▶ Problem details
Below are records; report the number of lines among them that include the word "height", and nothing further.

▶ Extracted entries
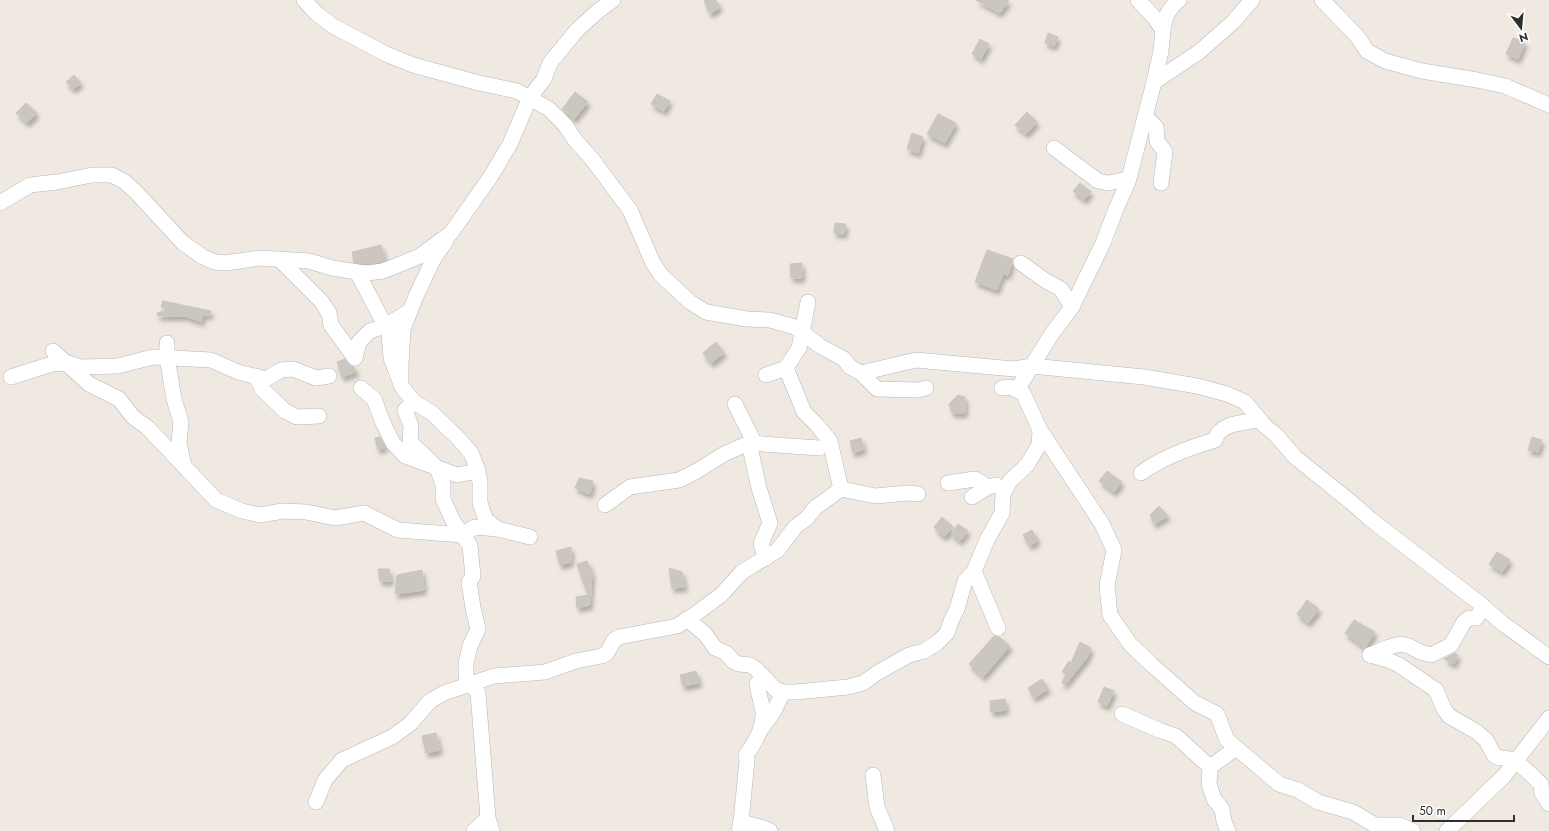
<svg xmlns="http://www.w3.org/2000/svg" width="1549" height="831" viewBox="0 0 1549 831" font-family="Jost,sans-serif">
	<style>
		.building { fill: #cbc7bf; stroke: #cbc5ba; filter: url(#shadow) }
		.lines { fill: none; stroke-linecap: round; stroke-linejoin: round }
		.minor-casing { stroke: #b4b7c1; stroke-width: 16 }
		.minor { stroke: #fff; stroke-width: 15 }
	</style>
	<defs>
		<filter id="shadow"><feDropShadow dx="2.5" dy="4.5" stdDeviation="2" flood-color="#0004"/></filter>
	</defs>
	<rect width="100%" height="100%" fill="#efe9e1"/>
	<g class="building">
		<polygon points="704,0 716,0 720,7 710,14"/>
		<polygon points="976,0 1009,0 1000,13"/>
		<polygon points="1048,33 1058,37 1054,46 1045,43"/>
		<polygon points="1513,38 1525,42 1518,59 1506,54"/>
		<polygon points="980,39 989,44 981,59 972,54"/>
		<polygon points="74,75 81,83 73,89 66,82"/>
		<polygon points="575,92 588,102 574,119 562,109"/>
		<polygon points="657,94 670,101 664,111 651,104"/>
		<polygon points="26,103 37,113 27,123 16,113"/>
		<polygon points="1027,112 1037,122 1026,134 1015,125"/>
		<polygon points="938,114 956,123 945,143 927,134"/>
		<polygon points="912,133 923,137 918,153 907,149"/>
		<polygon points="1080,183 1091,192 1084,200 1073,191"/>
		<polygon points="835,223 846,224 844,234 834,233"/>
		<polygon points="381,245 385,261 368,264 354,262 352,252"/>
		<polygon points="987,250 1013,259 1008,275 1003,274 997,290 975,282"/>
		<polygon points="802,263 802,278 791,278 790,264"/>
		<polygon points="163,301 211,311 210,315 202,315 202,322 185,316 158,316 157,313 168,310 161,307"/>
		<polygon points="716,342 724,353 711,363 703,353"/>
		<polygon points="345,359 349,365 354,367 356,372 342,377 337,362"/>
		<polygon points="958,395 965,397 965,413 952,413 949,404"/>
		<polygon points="380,437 385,447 378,450 375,438"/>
		<polygon points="1532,437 1542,440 1538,452 1528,450"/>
		<polygon points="861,438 864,449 853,453 850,441"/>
		<polygon points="1107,471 1122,482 1114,492 1099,481"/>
		<polygon points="579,478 593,481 590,494 575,488"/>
		<polygon points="1159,506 1168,516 1154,524 1150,515"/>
		<polygon points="942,517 953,527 944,537 934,527"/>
		<polygon points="958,524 968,531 960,541 951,534"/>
		<polygon points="1032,530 1038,540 1030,546 1023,535"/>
		<polygon points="571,547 571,562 560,565 556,551"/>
		<polygon points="1497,552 1510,560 1502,572 1489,564"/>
		<polygon points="587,561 592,572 590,605 577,608 576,597 588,595 577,564"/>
		<polygon points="669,568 682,572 685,587 672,588"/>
		<polygon points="378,569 389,569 391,581 380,581"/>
		<polygon points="422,570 424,590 395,594 397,575"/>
		<polygon points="1307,600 1319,609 1308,623 1297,614"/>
		<polygon points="1354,620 1375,632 1365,648 1345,633"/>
		<polygon points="994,636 999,637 1010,646 983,677 969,664"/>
		<polygon points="1080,642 1091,648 1087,658 1065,685 1062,683 1066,674 1062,672 1069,661 1071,663"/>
		<polygon points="1455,653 1458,655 1454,664 1444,659"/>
		<polygon points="696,671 699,683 683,686 680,675"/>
		<polygon points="1042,679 1048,689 1034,698 1028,688"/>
		<polygon points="1104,687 1114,691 1107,706 1098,702"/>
		<polygon points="1005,699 1006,710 991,712 990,701"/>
		<polygon points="436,733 440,750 426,753 422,736"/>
	</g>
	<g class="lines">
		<g class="minor-casing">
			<g id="minor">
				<polyline points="304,0 316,13 333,26 386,54 413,65 479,83 517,91 549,109 565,125 575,140 592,159 630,210 653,263 661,275 690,302 706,312 747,319 770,320 795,327 820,346 844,359 850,367 861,373 916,360 1014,369 1032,366 1144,377 1197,386 1227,394 1245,402 1265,426 1276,435 1295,457 1357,507 1370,519 1478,602 1502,623 1549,657"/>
				<polyline points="1322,0 1357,36 1367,51 1385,61 1422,71 1477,80 1505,86 1549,105"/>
				<path d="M1163,30C1164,18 1169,8 1179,0"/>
				<polyline points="1154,82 1199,52 1233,22 1252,0"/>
				<polyline points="1145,116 1156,127 1157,141 1165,152 1161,183"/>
				<polyline points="1054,148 1098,181 1108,183 1128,179"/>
				<polyline points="0,203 30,185 57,182 92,175 112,175 125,182 136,192 183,243 203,257 215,262 225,263 260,258 309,261 332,268 357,272 368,273 383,271 420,256 451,233 491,176 510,144 530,97 544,79 550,63 577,30 598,11 613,0"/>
				<polyline points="279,259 321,301 329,313 331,325 355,358"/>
				<polyline points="1021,263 1046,281 1061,289 1072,307"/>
				<polyline points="357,272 389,333 391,358 402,387 414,402 432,413 458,438 471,453 477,468 480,482 480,503 486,520 498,529 530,537"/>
				<polyline points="808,302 799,348 786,368 804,412 817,425 830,441 841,489 876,496 907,493 918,494"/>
				<polyline points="167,343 167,357 174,399 181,422 179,442 184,466 216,500 242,511 260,515 283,511 306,512 335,518 364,513 398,530 462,535 475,527 498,529"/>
				<polyline points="53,351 89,384 119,399 133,417 148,428 184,466"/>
				<polyline points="355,358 359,342 370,331 385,326 410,311"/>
				<polyline points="861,373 877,389 918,390 926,388"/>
				<polyline points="766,375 786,368"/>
				<polyline points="256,376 262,389 285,411 297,417 319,416"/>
				<polyline points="11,377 52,364 68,363 81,367 118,366 153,357 211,360 238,372 266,379 281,370 293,369 316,378 329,376"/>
				<polyline points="401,377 401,364 403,329 416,296 434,258 446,241"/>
				<polyline points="361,388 374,399 383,423 393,443 405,456 457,475 478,471"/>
				<polyline points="1017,390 1051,335 1072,307 1103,243 1116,209 1128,182 1154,82 1161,51 1163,30 1153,16 1138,0"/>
				<polyline points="414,402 405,410 411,426 410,442 437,468 443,484 443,499 453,521 470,546 473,576 469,582 473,608 478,629 470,646 466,663 466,677 478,693 488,818 492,831"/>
				<polyline points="735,404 755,444"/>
				<polyline points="1040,430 1102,524 1114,550 1107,586 1110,615 1130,644 1152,665 1195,703 1217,714 1227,740 1279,784 1298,790 1318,802 1353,812 1375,825 1399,825 1413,831"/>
				<polyline points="749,443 759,488 770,523 761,544 766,558"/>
				<path d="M1141,473C1163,457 1189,448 1215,440C1220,422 1244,423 1259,420"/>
				<polyline points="948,483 975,479 988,487"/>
				<polyline points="972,497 988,487 996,485"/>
				<polyline points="605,505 630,487 679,480 697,471 724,454 749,443 819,448"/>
				<polyline points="974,571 998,628"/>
				<polyline points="687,619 705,634 715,648 726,653 733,661 739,664 750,665 756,669 775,689 783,692 796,692 848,687 863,683 877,673 909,655 924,651 937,643 947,633 951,621 957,609 965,581 974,571 987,540 1002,513 1003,494 1010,481 1027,465 1039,445 1040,430 1023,393 1010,387 1002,388"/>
				<path d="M1370,655L1388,660L1399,665L1436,690L1444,709L1449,716L1477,732L1486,740L1494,755L1499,758C1515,756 1530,774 1541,784L1542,793L1549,804"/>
				<polyline points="1370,655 1389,647 1401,644 1409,646 1420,652 1431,655 1451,645 1464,622 1469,618 1476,618 1484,607"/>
				<polyline points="1122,714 1159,730 1176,736 1210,767"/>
				<polyline points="761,729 774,711 783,692"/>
				<polyline points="873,775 877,807 887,831"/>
				<polyline points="316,802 325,780 342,760 392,737 410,724 430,701 444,693 494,676 545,672 576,661 602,656 607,653 614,640 619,637 677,626 694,615 721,595 742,572 778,550 795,527 806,519 816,507 841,489"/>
				<polyline points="741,822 764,828 770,831"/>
				<polyline points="474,831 488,818"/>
				<path d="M739,831L741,822L747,760L746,755C755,743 764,728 763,712C762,703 758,693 757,684L763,676"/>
				<polyline points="1228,831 1224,821 1222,809 1214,799 1209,784 1210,767 1236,748"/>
				<polyline points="1447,831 1504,776 1549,718"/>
			</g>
		</g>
		<use href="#minor" class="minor"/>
	</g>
	<g transform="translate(1521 28) rotate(164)" stroke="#ffffff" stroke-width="3" paint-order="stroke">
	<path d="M0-3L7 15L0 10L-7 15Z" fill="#2e2e2e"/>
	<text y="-6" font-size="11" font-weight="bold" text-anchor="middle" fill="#2e2e2e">N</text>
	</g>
	<path d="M1413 815v6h101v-6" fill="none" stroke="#2e2e2e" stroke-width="2"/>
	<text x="1419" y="815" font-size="12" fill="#2e2e2e" stroke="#ffffff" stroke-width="3" paint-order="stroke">50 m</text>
</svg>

▶ Response to this exercise
2